Blood Transfusions Reconsidered
IN THIS gloomy age of AIDS, the greatest threat to a hospital patient’s health may lurk in the operating room. “There is no way we can make the blood supply completely sterile,” says Dr. Richard Spence, who for more than a decade has directed the Center for Bloodless Surgery at Cooper Hospital-University Medical Center in Camden, New Jersey, U.S.A.
Not surprisingly, the center treats many of Jehovah’s Witnesses, whose Bible-based refusal of blood transfusions is well-known. (Leviticus 17:11; Acts 15:28, 29) However, a number of non-Witness patients are showing up at the center as well, concerned about the potential dangers of transfusing blood, which include the contracting of hepatitis, AIDS, and other diseases. “The rise of AIDS has shown the need for screening blood,” notes the Courier-Post Weekly Report on Science and Medicine. “But some cases can still slip through the screening process because someone could have the virus before it would show up on a test.”

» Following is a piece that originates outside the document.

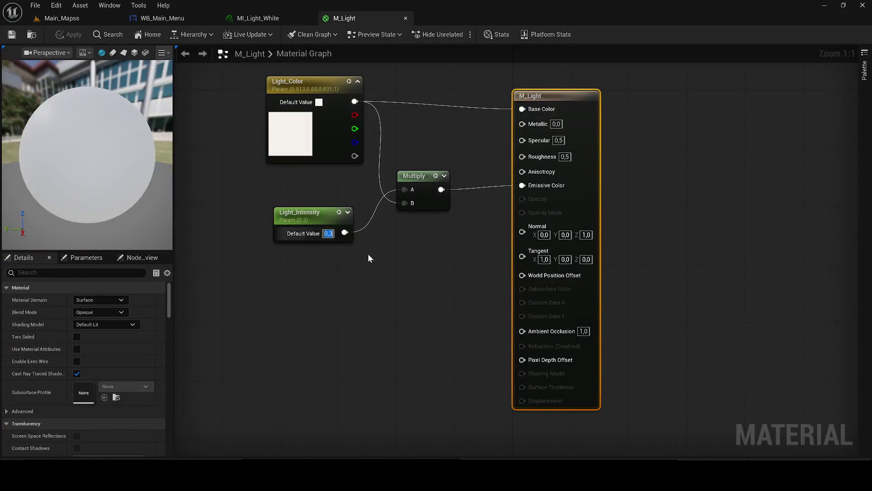
text(6)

Because of such dangers, the Center for Bloodless Surgery utilizes alternatives to blood transfusions, including the reinfusion of a patient’s own blood—a technique that some Witnesses may find unobjectionable under certain circumstances.* Another treatment involves the use of drugs that stimulate the patient’s blood production. Additionally, a synthetic blood substitute is occasionally employed to bolster the delivery of oxygen without the need for transfused blood. “Jehovah’s Witnesses want the best medical care,” says Dr. Spence, “but they want alternatives to transfusions.”
Jehovah’s Witnesses are thankful for the cooperation and assistance they have received from doctors who respect their religious convictions. As a result, they have indeed received “the best medical care” and have maintained a clean conscience before Jehovah God.—2 Timothy 1:3.
A detailed discussion of this process and the factors involved in making a personal, conscientious decision is set out in The Watchtower of March 1, 1989, pages 30-1.